_EXERCISE PROMPT_
Select and reproduce each line of the listing below that bears the string "text".

--------

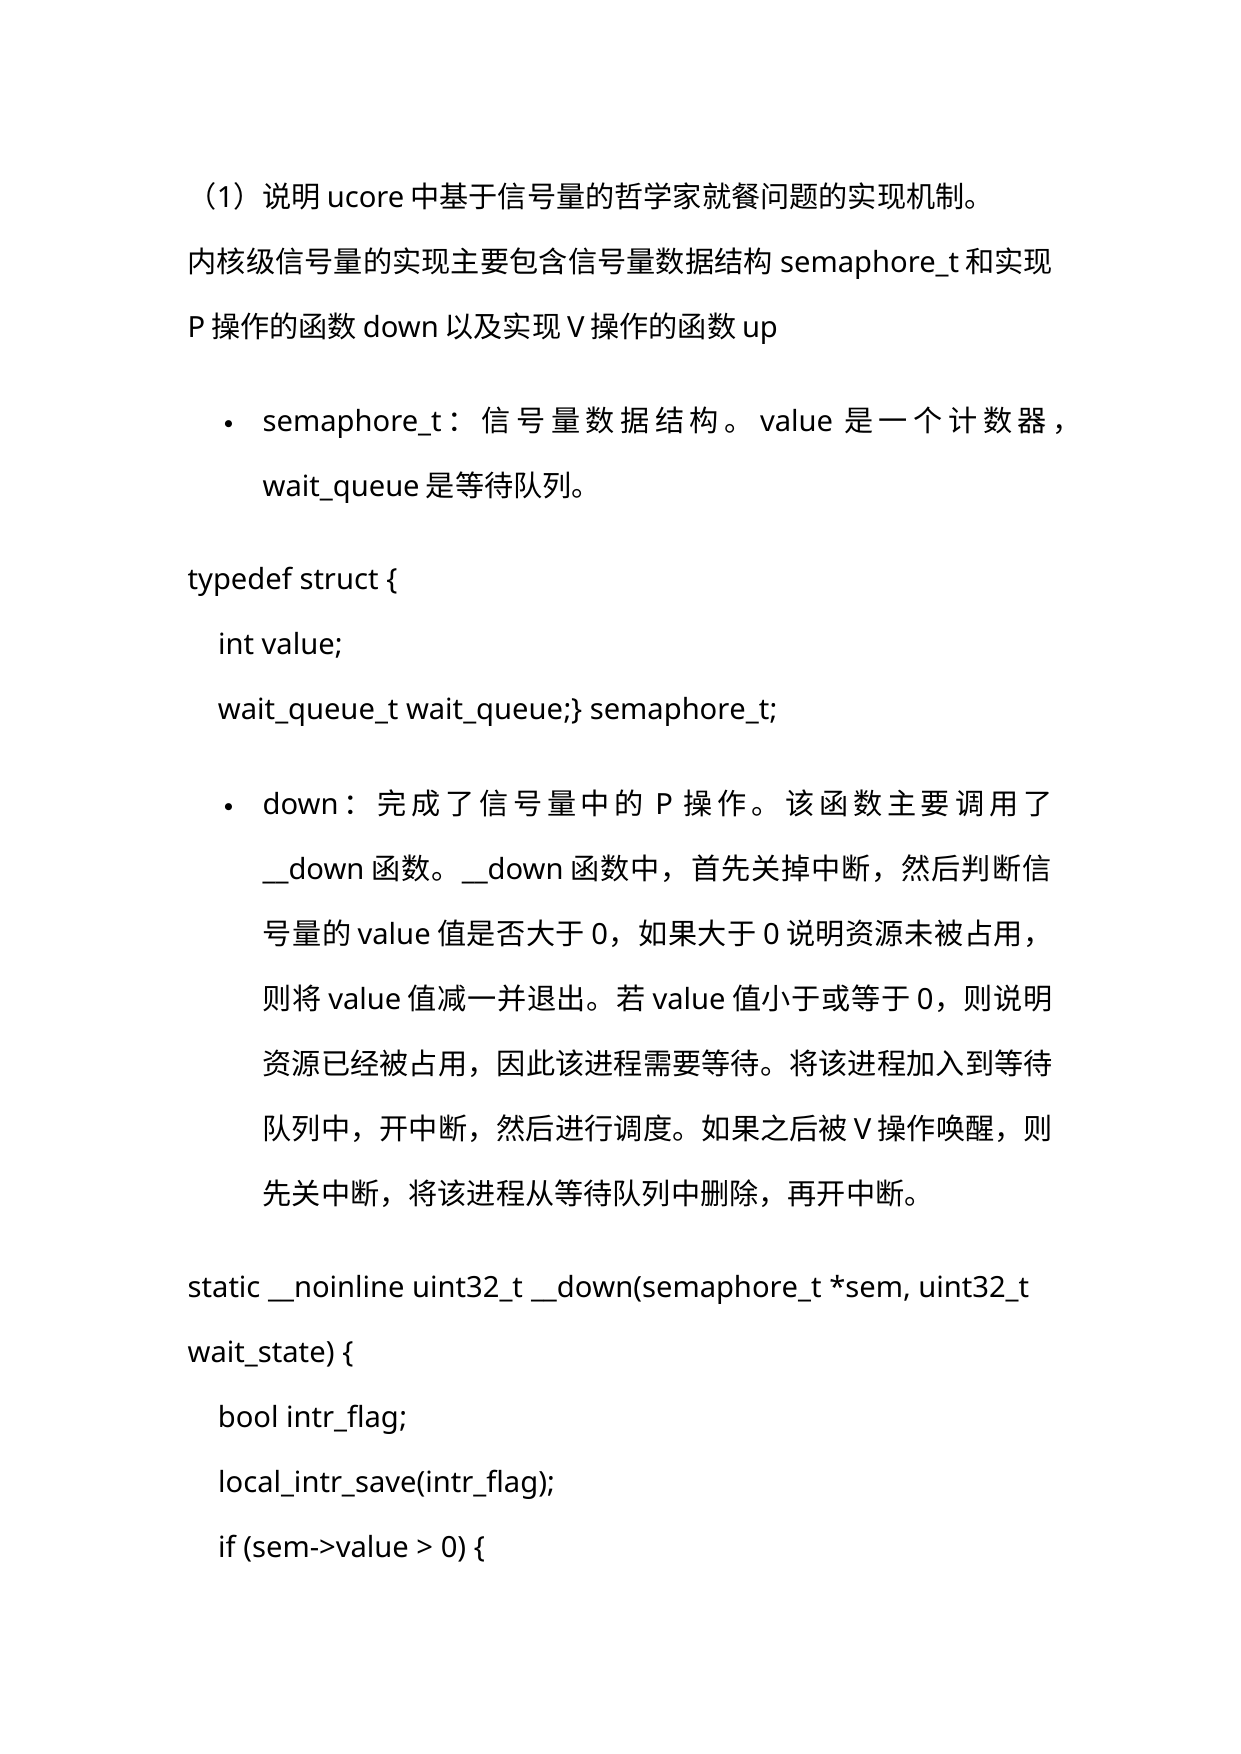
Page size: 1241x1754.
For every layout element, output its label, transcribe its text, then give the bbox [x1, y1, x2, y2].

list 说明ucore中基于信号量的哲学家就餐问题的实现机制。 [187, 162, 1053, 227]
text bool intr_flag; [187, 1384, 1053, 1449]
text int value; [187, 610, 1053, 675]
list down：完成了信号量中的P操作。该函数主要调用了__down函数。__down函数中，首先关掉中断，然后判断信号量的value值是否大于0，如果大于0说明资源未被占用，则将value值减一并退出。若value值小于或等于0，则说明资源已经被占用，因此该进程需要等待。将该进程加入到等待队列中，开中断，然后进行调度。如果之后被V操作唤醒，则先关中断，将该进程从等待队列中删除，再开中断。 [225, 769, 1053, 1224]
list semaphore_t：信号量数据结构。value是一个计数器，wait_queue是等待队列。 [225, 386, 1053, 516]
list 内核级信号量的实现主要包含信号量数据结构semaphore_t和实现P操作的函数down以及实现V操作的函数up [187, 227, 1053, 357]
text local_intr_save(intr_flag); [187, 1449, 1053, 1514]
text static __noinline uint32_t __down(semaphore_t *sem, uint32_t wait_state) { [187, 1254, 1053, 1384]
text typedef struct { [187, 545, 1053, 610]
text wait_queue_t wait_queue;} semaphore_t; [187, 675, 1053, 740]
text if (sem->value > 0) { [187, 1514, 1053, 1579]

--------

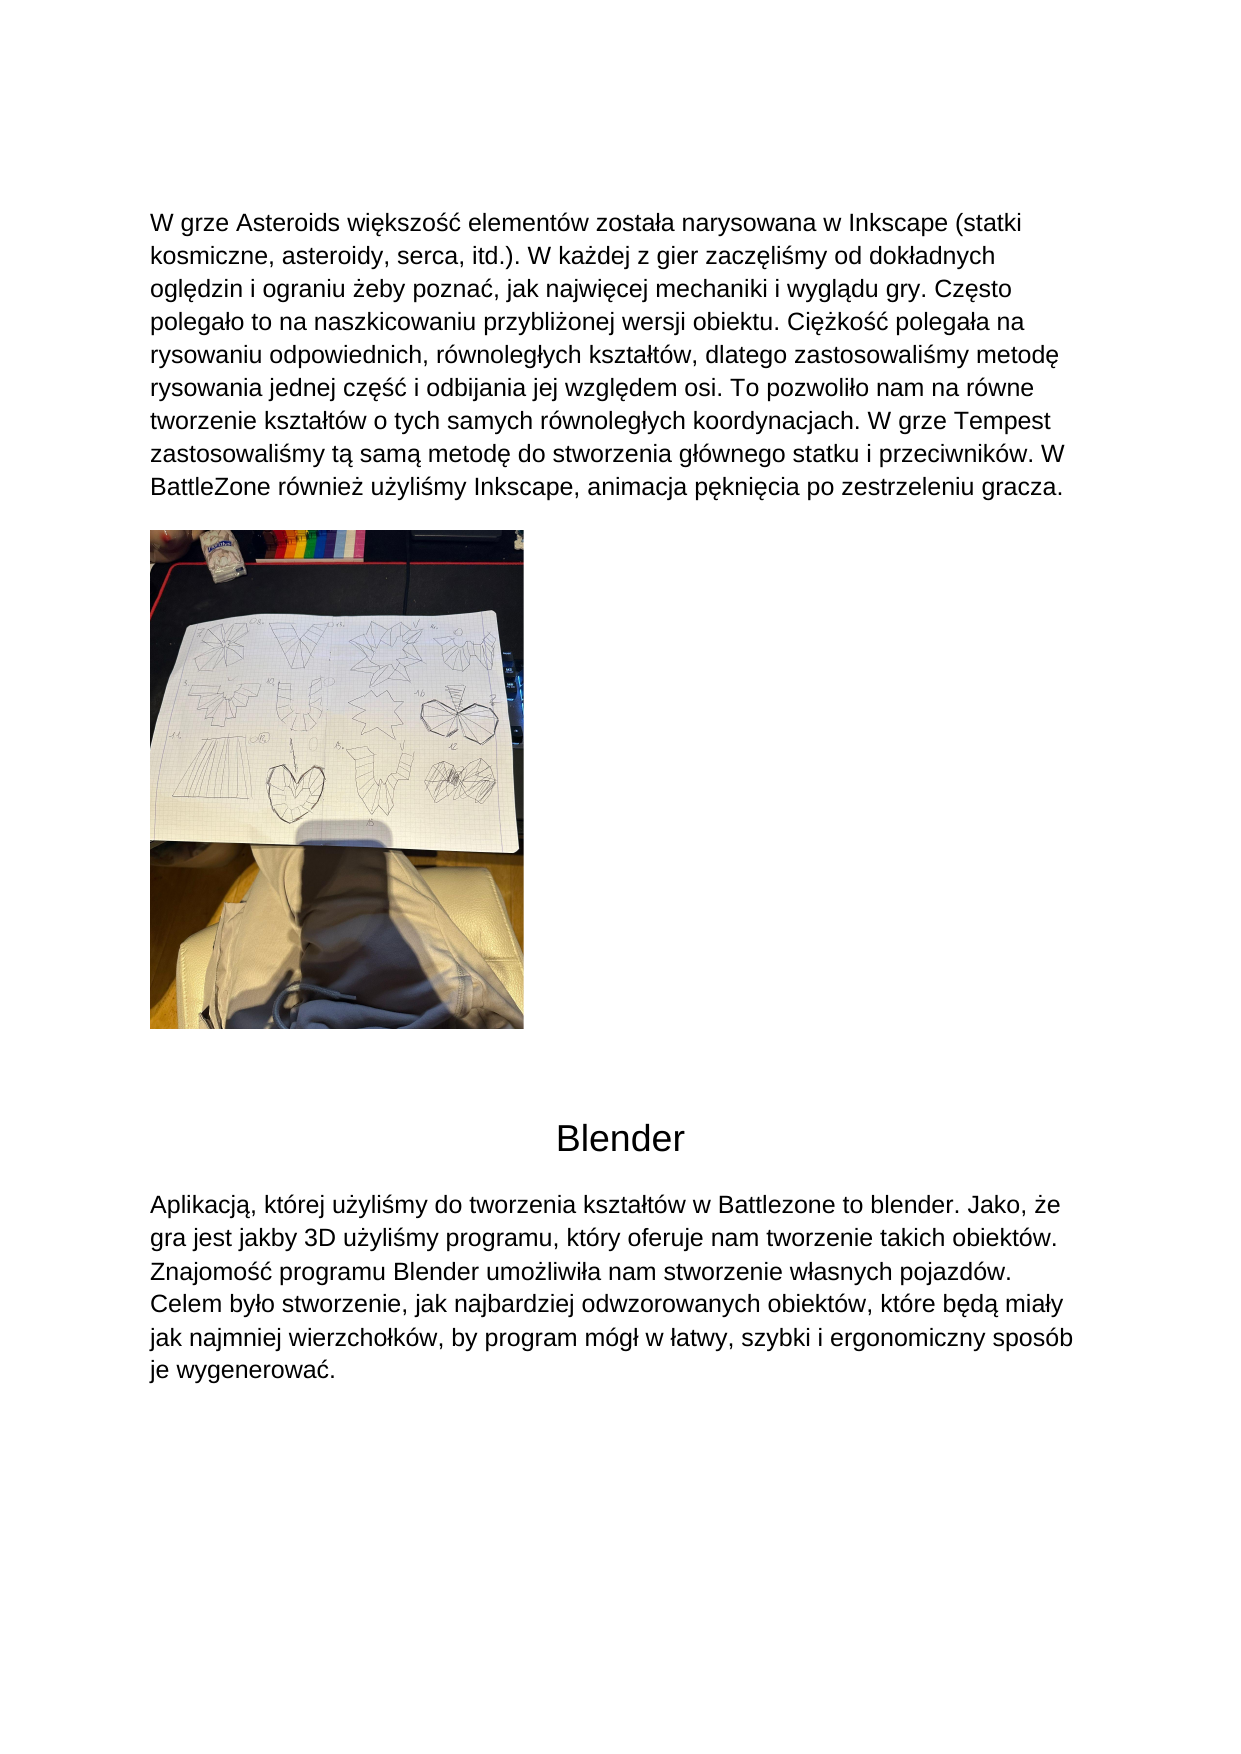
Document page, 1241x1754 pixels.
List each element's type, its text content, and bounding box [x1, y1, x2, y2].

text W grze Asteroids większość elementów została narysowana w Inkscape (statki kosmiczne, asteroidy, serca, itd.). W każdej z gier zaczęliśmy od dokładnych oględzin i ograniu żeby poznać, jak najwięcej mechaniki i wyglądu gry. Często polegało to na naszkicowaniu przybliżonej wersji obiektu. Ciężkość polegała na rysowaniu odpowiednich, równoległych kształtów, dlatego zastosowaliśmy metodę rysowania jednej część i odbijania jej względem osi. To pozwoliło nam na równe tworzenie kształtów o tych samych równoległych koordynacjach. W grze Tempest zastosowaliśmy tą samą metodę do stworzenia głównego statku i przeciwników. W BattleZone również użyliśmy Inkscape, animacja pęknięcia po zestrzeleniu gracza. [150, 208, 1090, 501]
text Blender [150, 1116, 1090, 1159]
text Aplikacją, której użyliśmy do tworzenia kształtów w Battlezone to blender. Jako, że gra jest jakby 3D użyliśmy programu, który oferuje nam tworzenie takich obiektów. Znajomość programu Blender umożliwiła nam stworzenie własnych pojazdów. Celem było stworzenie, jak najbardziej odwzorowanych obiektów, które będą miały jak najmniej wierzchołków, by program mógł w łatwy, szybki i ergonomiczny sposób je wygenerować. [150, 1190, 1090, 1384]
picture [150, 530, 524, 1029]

--------

_TASK SOLUTION_
For every layout element, output its label, transcribe its text, then give the bbox [x1, y1, x2, y2].
text bool intr_flag; [187, 1384, 1053, 1449]
text int value; [187, 610, 1053, 675]
text local_intr_save(intr_flag); [187, 1449, 1053, 1514]
text static __noinline uint32_t __down(semaphore_t *sem, uint32_t wait_state) { [187, 1254, 1053, 1384]
text typedef struct { [187, 545, 1053, 610]
text wait_queue_t wait_queue;} semaphore_t; [187, 675, 1053, 740]
text if (sem->value > 0) { [187, 1514, 1053, 1579]
List each element's type, its text content, and bounding box [x1, y1, x2, y2].
text W grze Asteroids większość elementów została narysowana w Inkscape (statki kosmiczne, asteroidy, serca, itd.). W każdej z gier zaczęliśmy od dokładnych oględzin i ograniu żeby poznać, jak najwięcej mechaniki i wyglądu gry. Często polegało to na naszkicowaniu przybliżonej wersji obiektu. Ciężkość polegała na rysowaniu odpowiednich, równoległych kształtów, dlatego zastosowaliśmy metodę rysowania jednej część i odbijania jej względem osi. To pozwoliło nam na równe tworzenie kształtów o tych samych równoległych koordynacjach. W grze Tempest zastosowaliśmy tą samą metodę do stworzenia głównego statku i przeciwników. W BattleZone również użyliśmy Inkscape, animacja pęknięcia po zestrzeleniu gracza. [150, 208, 1090, 501]
text Blender [150, 1116, 1090, 1159]
text Aplikacją, której użyliśmy do tworzenia kształtów w Battlezone to blender. Jako, że gra jest jakby 3D użyliśmy programu, który oferuje nam tworzenie takich obiektów. Znajomość programu Blender umożliwiła nam stworzenie własnych pojazdów. Celem było stworzenie, jak najbardziej odwzorowanych obiektów, które będą miały jak najmniej wierzchołków, by program mógł w łatwy, szybki i ergonomiczny sposób je wygenerować. [150, 1190, 1090, 1384]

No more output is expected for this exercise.